I am embarking on my last year in my forties but really my 50th year on the earth. Yep, 50- and while this seems like it should be some kind of milestone I just feel like why put that kinda pressure on it.
I have reflected on the decades of my life recently and it has me distilling the decades down into what role has been most influential. These roles have defined me much of my life and do hold some interesting labeling that can be easily relatable. Often the most clear way of understanding someone is by "what they do" as in work. My experience is filled with blessings, community, love, hardship & pain (just like everyone) but I am clear that my blessings far outweigh my hardship. So, here I will try and share how I came to art, making & creativity as my new destination.

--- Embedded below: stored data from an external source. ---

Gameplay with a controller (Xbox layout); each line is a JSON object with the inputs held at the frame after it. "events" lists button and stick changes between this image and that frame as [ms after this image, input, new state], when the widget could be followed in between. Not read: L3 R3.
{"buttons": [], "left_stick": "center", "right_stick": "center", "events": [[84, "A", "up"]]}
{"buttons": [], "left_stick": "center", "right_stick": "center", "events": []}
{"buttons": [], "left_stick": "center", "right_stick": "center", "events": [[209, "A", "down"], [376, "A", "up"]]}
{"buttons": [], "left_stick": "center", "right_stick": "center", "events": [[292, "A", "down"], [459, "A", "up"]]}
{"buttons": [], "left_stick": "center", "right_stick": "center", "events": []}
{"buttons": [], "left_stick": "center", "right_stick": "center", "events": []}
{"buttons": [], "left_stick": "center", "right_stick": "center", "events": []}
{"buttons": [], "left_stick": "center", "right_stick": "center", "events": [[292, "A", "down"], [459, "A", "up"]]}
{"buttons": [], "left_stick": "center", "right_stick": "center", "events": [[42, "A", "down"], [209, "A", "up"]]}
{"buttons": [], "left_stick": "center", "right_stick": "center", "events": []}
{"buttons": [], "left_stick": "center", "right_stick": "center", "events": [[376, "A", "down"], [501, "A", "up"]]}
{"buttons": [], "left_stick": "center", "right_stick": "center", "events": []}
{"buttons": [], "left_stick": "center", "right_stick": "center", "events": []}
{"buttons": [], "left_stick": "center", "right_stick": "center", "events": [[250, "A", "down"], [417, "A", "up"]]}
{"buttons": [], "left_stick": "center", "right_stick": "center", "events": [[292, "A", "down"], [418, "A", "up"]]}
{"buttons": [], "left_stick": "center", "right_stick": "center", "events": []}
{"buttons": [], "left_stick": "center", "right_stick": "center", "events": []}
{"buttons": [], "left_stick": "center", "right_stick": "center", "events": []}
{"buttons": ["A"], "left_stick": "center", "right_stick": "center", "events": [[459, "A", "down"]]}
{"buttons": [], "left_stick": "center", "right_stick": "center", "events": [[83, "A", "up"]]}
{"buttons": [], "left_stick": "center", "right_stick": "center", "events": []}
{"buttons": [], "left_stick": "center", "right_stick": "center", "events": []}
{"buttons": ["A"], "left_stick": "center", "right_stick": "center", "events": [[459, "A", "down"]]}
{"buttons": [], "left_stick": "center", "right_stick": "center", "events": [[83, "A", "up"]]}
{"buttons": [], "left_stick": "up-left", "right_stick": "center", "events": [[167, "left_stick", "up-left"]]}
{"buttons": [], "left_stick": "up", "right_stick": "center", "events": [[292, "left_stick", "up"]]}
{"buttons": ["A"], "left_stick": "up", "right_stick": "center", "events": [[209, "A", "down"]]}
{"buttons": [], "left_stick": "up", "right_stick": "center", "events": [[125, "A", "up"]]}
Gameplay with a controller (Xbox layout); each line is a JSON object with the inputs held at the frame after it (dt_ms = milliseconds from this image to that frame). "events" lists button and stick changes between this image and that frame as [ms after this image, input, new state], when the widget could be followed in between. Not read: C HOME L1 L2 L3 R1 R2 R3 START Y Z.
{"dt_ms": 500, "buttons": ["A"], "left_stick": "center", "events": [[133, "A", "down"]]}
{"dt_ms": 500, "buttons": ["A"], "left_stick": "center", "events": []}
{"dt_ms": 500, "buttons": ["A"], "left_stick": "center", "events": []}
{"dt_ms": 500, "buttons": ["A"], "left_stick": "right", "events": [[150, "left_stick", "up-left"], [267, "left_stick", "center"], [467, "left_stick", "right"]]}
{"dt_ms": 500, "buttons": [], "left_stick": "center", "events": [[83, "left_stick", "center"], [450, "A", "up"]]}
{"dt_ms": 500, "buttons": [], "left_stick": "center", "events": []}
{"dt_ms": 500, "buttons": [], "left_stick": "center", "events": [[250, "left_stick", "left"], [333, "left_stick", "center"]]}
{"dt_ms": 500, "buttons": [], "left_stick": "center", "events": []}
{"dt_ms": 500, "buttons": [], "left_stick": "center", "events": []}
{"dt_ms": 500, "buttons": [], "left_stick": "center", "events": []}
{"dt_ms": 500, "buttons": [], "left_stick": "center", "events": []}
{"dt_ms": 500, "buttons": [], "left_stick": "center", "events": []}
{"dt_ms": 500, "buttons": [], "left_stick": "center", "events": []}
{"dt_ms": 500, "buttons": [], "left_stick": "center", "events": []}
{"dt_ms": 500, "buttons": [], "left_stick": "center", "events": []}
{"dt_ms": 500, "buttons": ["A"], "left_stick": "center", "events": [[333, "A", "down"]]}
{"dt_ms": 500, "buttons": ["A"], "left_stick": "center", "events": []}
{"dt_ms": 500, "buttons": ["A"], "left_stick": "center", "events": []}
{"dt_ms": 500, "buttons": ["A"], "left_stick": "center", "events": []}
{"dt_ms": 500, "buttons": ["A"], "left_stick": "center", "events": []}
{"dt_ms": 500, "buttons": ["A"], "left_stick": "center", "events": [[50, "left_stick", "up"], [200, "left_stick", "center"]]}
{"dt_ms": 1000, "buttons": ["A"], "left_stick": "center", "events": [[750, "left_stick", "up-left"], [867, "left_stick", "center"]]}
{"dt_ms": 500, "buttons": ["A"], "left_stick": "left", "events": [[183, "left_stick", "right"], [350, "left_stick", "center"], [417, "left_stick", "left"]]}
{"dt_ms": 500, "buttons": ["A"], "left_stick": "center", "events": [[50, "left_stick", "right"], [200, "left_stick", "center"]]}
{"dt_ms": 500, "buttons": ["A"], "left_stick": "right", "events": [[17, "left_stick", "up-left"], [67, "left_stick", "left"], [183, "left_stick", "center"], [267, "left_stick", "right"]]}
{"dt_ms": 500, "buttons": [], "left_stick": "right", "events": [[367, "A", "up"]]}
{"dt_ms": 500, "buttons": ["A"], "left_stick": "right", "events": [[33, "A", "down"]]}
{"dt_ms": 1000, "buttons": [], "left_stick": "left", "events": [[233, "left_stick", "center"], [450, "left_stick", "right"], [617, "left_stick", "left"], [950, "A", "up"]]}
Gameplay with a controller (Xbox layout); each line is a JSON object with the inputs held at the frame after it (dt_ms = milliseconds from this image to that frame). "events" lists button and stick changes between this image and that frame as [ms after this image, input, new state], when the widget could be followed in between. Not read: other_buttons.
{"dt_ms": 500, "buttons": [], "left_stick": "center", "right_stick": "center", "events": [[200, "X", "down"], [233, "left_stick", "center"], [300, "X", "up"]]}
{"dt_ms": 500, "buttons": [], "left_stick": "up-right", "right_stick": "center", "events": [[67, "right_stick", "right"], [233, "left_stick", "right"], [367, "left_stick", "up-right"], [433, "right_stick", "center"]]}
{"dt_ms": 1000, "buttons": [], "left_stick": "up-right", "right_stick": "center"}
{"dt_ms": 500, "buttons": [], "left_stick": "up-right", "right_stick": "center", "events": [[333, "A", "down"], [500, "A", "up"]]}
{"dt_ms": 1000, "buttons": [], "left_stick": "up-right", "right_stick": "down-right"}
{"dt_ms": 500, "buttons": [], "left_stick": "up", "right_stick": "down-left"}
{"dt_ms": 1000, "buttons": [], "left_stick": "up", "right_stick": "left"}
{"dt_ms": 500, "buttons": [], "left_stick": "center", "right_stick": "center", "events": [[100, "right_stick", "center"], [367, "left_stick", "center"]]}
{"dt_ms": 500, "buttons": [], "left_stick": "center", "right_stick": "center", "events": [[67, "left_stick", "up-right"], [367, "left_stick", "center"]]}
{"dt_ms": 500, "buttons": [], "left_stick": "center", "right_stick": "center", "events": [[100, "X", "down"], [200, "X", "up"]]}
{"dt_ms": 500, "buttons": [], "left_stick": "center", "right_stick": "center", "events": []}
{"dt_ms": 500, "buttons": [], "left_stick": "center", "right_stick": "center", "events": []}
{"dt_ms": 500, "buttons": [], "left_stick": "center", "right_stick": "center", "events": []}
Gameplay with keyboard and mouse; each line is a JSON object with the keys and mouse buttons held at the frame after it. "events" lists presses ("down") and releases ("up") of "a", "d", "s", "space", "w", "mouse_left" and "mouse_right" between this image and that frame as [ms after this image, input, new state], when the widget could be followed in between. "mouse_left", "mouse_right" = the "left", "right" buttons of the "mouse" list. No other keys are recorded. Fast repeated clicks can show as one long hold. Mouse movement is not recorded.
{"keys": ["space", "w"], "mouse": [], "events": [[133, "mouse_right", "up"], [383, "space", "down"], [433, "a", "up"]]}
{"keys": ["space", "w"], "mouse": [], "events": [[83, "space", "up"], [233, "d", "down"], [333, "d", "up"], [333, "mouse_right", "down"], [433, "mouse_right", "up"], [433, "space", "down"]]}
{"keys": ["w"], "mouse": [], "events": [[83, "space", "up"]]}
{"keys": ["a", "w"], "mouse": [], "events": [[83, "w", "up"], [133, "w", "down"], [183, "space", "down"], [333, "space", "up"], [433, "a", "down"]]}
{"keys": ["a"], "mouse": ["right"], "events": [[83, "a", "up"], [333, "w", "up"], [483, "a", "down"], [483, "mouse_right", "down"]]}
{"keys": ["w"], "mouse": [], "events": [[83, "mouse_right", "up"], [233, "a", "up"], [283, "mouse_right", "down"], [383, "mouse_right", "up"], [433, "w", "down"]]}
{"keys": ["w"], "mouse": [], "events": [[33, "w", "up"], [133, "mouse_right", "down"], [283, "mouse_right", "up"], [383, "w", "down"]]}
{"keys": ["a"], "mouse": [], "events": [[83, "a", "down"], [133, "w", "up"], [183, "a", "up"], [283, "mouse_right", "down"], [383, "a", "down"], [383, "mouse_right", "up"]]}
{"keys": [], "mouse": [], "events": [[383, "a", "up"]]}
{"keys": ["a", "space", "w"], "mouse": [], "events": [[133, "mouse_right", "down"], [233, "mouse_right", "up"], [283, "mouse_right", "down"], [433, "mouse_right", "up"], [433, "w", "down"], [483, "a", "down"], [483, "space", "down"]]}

I spent my 20's living and breathing Nursing. I dove in to some incredibly painful situations. I ran toward others pain and vowed to stop it. I was the rescuer extraordinaire. I really did not have the maturity to understand most of it but I showed up anyway. There are so many stories of valiant behavior and bravery that I saw in the patients I am in awe that I was part of it.
I held a small , still born infant in a closet at work with 3 other nurses because we wanted this little baby to feel warm when it's mother, who had stage 4 cervical cancer, diagnosed at delivery, could say goodbye as she awaited chemotherapy. We sang and hummed with this baby, made off color jokes & bonded in a way that still shows me true friendship.
I had wheelchair races with a 19 year old patient (I was 23 so we were very close in age) who had all of her bowel removed in her teens because she had a large benign tumor and she was now tied to long term care and hospitals because she was unable to eat food and needed her nutrition via IV. She & I also watched Jean Claude Van Damme movies because she loved him & I loved her for her grit, fragility and sadness. I was not with her when she died but I was with her the day before frantically trying to "save" her. It was a heartbreaking lesson in what "save" means.
There are so many stories of grit, honesty, pain & suffering. I loved and fell in love with hundreds of patients for their heroic stories and their willingness to share what they knew and what they didn't. I can feel their presence as I write this. It was literally life on a crash course to burning away delusion. As their bodies faded the life that was within each of these people shown like the sun. It really was an honor and privilege to be there & learn some clear lessons so young. Not that it wasn't hard and challenging. I had plenty of complaints but the years have worn away all the rough edges and I now feel just wholehearted thankfulness that I was there.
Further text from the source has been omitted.